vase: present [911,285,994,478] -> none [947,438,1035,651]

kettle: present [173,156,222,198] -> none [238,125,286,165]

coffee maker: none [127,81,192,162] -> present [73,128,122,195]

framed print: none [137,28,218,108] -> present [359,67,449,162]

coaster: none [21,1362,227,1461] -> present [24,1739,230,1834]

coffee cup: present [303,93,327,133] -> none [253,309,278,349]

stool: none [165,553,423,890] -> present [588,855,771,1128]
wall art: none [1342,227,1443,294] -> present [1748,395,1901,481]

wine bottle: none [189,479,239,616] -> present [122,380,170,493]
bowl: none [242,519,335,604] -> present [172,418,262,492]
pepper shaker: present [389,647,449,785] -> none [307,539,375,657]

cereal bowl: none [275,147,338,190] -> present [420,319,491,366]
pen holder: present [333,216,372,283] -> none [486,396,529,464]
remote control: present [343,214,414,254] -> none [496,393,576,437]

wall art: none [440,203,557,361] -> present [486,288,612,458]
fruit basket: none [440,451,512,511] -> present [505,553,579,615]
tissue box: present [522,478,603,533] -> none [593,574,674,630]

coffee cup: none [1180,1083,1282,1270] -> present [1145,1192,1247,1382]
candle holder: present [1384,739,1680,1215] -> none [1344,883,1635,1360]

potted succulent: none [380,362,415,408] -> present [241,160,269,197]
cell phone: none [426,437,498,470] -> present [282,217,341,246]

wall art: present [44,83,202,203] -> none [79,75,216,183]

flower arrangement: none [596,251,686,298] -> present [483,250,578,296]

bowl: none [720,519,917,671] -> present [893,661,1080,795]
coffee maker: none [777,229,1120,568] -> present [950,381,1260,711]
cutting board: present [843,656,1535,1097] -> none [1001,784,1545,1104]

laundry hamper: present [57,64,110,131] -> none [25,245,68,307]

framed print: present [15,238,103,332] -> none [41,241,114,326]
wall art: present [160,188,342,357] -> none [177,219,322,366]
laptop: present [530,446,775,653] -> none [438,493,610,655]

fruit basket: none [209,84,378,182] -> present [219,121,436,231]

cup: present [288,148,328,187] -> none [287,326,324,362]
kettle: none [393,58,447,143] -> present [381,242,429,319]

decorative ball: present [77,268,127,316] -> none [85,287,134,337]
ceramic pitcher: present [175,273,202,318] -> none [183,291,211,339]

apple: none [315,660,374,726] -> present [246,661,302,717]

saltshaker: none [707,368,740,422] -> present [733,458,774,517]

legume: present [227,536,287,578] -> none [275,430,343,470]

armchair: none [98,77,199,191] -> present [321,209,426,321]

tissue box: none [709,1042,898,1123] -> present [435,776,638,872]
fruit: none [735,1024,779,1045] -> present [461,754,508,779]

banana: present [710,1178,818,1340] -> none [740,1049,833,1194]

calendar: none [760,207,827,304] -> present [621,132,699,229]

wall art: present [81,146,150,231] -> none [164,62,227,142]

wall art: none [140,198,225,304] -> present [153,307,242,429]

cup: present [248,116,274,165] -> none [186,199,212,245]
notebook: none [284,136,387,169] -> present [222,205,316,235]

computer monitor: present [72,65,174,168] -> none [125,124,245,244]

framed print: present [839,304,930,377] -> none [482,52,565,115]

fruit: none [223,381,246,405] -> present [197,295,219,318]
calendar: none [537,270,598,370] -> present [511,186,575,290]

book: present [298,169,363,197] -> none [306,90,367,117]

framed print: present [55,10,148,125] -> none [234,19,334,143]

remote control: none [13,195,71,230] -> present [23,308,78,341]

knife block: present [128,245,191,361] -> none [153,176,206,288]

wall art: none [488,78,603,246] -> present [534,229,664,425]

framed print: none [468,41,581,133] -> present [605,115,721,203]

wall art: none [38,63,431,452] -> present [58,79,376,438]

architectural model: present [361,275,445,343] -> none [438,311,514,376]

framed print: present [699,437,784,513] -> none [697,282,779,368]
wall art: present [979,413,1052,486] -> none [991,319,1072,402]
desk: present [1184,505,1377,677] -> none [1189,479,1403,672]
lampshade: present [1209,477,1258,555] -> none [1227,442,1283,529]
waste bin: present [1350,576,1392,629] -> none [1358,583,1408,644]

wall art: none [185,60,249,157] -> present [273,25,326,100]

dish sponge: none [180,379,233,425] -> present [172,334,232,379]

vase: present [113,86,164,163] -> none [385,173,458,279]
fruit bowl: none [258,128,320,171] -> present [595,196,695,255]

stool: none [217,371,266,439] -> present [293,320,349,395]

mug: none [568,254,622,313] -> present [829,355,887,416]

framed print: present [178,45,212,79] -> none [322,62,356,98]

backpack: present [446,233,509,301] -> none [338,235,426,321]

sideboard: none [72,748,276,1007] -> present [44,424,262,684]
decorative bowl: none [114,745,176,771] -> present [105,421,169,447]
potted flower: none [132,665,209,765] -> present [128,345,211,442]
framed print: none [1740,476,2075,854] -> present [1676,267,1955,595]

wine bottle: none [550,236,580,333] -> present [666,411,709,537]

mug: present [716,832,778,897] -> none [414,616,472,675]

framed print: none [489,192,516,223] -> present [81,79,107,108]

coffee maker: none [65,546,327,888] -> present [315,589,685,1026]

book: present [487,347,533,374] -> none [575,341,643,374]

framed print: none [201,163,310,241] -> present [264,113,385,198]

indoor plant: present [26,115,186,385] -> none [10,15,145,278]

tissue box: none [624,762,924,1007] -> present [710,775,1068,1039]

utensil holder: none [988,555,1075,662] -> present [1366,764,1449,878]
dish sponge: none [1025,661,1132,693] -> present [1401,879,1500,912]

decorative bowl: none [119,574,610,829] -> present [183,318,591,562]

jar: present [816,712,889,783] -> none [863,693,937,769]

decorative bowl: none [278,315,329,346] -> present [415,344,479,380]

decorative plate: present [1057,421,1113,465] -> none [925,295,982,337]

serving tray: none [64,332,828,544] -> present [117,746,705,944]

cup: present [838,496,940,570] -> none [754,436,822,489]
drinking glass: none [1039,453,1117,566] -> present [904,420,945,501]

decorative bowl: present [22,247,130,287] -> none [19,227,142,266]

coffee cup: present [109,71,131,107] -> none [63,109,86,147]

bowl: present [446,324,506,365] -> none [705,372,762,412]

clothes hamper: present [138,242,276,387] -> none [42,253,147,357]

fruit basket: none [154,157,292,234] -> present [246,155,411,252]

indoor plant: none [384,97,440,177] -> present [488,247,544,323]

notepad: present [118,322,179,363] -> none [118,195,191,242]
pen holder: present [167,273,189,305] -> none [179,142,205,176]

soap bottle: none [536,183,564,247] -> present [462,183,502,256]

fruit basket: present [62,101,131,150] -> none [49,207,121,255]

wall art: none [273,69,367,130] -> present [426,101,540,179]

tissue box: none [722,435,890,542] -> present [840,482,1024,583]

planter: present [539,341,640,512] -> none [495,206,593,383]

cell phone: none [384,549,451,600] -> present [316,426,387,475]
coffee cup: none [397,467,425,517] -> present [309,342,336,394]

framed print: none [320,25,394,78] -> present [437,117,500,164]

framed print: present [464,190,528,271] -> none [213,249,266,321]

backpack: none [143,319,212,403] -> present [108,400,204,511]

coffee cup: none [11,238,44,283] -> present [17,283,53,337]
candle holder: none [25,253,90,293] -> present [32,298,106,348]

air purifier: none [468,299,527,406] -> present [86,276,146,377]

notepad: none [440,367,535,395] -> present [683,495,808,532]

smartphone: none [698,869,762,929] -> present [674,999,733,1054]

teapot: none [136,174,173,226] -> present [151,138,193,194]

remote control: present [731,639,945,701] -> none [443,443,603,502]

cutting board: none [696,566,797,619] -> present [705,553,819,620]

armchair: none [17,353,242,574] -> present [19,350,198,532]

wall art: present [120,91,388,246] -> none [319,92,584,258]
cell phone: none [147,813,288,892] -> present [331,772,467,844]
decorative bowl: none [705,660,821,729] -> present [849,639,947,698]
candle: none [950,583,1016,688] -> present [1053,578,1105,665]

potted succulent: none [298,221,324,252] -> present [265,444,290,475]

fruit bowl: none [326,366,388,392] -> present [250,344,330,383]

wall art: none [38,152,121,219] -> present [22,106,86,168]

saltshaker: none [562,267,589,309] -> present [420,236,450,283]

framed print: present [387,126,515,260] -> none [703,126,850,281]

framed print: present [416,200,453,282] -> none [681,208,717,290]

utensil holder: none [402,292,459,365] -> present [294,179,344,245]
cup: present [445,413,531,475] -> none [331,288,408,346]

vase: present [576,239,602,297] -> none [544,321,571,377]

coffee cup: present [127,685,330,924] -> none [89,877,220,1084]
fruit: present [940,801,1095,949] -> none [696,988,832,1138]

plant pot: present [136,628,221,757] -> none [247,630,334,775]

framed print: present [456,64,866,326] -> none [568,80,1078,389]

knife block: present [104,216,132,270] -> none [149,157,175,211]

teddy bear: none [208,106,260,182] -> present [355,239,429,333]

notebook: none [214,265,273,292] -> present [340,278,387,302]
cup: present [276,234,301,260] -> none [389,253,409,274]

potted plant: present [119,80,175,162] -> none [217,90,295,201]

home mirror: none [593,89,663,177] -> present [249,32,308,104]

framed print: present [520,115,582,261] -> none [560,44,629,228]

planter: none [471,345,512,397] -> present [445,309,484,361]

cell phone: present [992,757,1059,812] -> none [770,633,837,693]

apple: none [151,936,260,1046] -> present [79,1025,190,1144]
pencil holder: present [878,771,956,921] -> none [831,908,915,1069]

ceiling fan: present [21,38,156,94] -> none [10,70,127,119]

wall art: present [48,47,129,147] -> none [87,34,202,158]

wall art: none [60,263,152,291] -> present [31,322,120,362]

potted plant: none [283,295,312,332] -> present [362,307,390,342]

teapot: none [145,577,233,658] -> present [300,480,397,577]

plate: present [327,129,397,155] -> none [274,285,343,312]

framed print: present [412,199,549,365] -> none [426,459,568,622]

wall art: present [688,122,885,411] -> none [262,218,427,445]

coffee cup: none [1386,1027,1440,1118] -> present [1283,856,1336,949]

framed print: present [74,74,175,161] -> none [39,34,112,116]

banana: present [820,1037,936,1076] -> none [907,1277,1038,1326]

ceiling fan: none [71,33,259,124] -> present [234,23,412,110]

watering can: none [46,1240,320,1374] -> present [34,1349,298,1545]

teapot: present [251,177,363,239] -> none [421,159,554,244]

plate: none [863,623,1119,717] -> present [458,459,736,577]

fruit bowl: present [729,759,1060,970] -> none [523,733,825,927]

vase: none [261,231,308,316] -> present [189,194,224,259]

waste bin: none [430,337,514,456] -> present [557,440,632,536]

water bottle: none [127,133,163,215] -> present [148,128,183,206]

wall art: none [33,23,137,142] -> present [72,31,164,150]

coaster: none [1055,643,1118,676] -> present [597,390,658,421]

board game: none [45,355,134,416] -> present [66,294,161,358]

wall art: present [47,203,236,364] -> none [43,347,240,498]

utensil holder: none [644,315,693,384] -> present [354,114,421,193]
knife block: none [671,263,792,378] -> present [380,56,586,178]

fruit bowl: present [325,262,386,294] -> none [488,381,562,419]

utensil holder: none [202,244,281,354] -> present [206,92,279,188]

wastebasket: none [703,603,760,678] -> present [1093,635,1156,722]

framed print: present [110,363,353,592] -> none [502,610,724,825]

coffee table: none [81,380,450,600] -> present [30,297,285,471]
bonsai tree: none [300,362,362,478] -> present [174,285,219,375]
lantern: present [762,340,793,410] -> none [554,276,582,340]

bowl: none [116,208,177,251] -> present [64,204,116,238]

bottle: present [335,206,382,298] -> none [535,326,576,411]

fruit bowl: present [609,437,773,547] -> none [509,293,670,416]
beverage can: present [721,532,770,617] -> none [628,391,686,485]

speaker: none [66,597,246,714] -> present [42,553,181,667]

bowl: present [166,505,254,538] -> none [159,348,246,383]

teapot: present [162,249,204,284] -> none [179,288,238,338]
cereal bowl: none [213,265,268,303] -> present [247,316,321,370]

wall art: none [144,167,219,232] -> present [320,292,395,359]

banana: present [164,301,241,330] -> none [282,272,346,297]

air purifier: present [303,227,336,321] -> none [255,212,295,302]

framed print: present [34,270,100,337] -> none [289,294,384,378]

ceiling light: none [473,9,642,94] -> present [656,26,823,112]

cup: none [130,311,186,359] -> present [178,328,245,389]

========

**Exercise description**
Looking at the data above, say how many lines include the string "utensil" and add nothing.

**Task result**
4